Where are we today? We have seemingly added jobs, but it is not because hiring has increased. In February 2009 there were 4.7 million separations—that is, jobs lost—but by March 2011 this had fallen to 3.8 million.

In other words, the pace of layoffs has diminished, but that is not the same thing as more hiring. The employment numbers look better than they really are because of the aggressive layoffs in the early part of this recession and the reluctance of American business to rehire workers. In fact, the apparent improvement in job numbers has been made up of one part extra hiring and two parts reduced firing.

Even during past recessions, American firms still hired large numbers of workers as part of the continual cycle of replacing employees. Of the 150 million workers or job seekers in America, about one third turn over in a typical year, leaving their old jobs to take new ones. High labor "churn" is characteristic of our economy, reflecting workers moving to better jobs and higher wages and away from declining sectors. As Stanford business professor Edward Lazear explains so clearly in the Wall Street Journal, the increase in job growth over the past two years is attributable to a decline in the number of layoffs, not from increased hiring.

Typically, when the labor market creates 200,000 jobs, it has been because 5 million were hired and 4.8 million were separated, not just because there were 200,000 hires and no job losses. But when an economy has bottomed out, it has already shed much of its excess labor, as illustrated by the decline in layoffs—from approximately 2.5 million in February 2009 to 1.5 million this April. In a healthy labor market like the one that prevailed in 2006 and into 2007, American firms hired about 5.5 million workers per month. This is now down to about 4 million a month. Quite simply, businesses have been very disciplined in their hiring practices.


We are nowhere near the old normal. Throughout this fragile recovery, over 90 percent of the growth in output has come from productivity gains. But typically at this stage of the cycle, labor has already taken over from productivity as the major contributor of growth. That is why we generally saw nonfarm payroll gains exceeding 300,000 per month with relative ease. This time we have recouped only 17 percent of the job losses 23 months after the recession began, as compared to 207 percent of the jobs lost from previous recessions (with the exception of 2001). There is no comfort either in two leading indicators of employment, with no growth in the workweek or in factory overtime.

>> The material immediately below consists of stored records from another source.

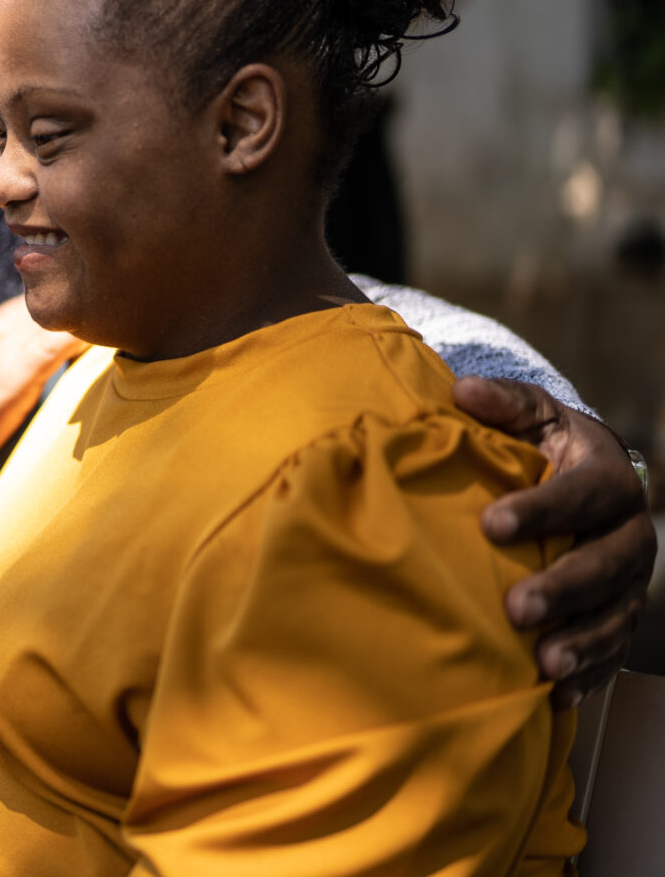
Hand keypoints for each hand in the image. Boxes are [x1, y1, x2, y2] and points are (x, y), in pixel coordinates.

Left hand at [457, 376, 656, 708]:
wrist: (581, 476)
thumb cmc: (542, 444)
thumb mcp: (530, 415)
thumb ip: (503, 404)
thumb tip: (461, 391)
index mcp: (609, 478)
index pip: (584, 493)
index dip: (543, 509)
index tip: (491, 524)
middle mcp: (629, 532)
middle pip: (609, 564)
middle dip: (564, 587)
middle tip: (516, 608)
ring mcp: (629, 580)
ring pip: (616, 615)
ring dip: (582, 641)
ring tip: (543, 664)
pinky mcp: (619, 615)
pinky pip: (612, 650)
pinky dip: (589, 675)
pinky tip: (557, 699)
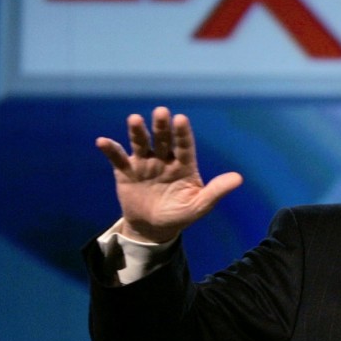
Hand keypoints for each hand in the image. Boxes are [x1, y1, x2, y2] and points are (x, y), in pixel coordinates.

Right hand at [95, 107, 242, 242]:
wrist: (153, 227)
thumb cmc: (180, 214)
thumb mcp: (199, 205)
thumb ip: (216, 191)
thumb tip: (238, 179)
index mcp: (184, 165)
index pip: (184, 146)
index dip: (182, 133)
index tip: (181, 119)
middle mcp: (164, 159)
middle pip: (163, 139)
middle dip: (162, 126)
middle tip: (161, 112)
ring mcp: (144, 163)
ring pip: (141, 143)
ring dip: (137, 132)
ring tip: (135, 119)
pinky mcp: (126, 171)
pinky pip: (118, 158)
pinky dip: (110, 149)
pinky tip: (102, 141)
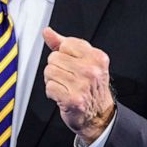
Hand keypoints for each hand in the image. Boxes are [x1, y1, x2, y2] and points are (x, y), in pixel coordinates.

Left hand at [42, 27, 114, 144]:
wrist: (99, 115)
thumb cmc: (90, 87)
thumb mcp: (83, 61)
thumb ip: (63, 44)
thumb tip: (47, 32)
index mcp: (97, 57)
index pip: (65, 44)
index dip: (63, 55)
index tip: (71, 65)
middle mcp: (91, 70)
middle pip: (54, 58)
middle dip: (56, 68)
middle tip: (68, 78)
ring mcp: (83, 85)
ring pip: (49, 72)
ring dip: (53, 80)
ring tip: (65, 86)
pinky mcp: (73, 99)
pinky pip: (49, 87)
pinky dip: (52, 93)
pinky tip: (63, 96)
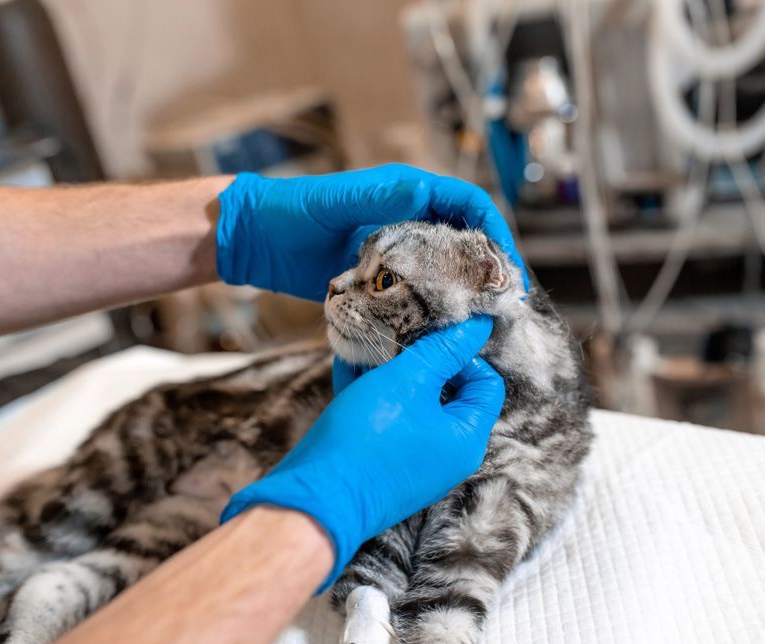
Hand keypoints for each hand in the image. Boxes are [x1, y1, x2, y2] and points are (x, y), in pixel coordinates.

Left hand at [216, 163, 526, 300]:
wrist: (259, 241)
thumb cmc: (293, 212)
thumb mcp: (335, 203)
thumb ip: (376, 198)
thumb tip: (420, 188)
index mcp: (409, 194)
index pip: (469, 205)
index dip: (494, 230)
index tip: (506, 263)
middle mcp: (411, 221)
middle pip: (466, 242)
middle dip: (489, 268)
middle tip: (504, 302)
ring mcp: (399, 255)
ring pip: (447, 271)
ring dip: (466, 293)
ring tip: (484, 322)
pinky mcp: (384, 283)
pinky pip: (419, 296)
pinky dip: (435, 312)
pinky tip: (444, 334)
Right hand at [220, 316, 504, 589]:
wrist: (316, 496)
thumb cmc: (368, 437)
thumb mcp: (409, 380)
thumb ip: (446, 350)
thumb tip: (480, 325)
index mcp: (466, 438)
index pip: (486, 384)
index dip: (464, 353)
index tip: (433, 336)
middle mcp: (444, 454)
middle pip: (446, 392)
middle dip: (420, 357)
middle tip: (397, 331)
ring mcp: (411, 460)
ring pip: (408, 402)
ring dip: (390, 369)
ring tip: (367, 339)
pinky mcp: (380, 462)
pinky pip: (383, 417)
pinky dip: (369, 389)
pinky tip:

Clearly, the Great American Job Machine is breaking down, and roadside assistance is not on the horizon. In the second half of this year (and thereafter?), we will be without the monetary and fiscal steroids. Nor does anyone know what will happen to long-term interest rates when the Federal Reserve ends its $600 billion quantitative easing support of the capital markets. Inventory levels are at their highest since September 2006; new order bookings are at the lowest levels since September 2009. Since home equity has long been the largest asset on the balance sheet of the average American family, all home­owners are suffering from housing prices that have, on average, declined 33 percent (compare that to the Great Depression drop of 31 percent).


No wonder the general economic mood is one of alarm. The Conference Board measure of U.S. consumer confidence slumped to 60.8 percent in May, down from 66 percent in April and well below the average of 73 in past recessions, never mind the 100-plus numbers in good times. Never before has confidence been this low in the 23rd month of a recovery. Gluskin Sheff's Rosenberg captured it perfectly: We may well be in the midst of a "modern depression."

Our political leadership in both Congress and the White House will surely bear the political costs of a failure to work out short- and long-term programs to fix the job shortage. The stakes are too high to play political games.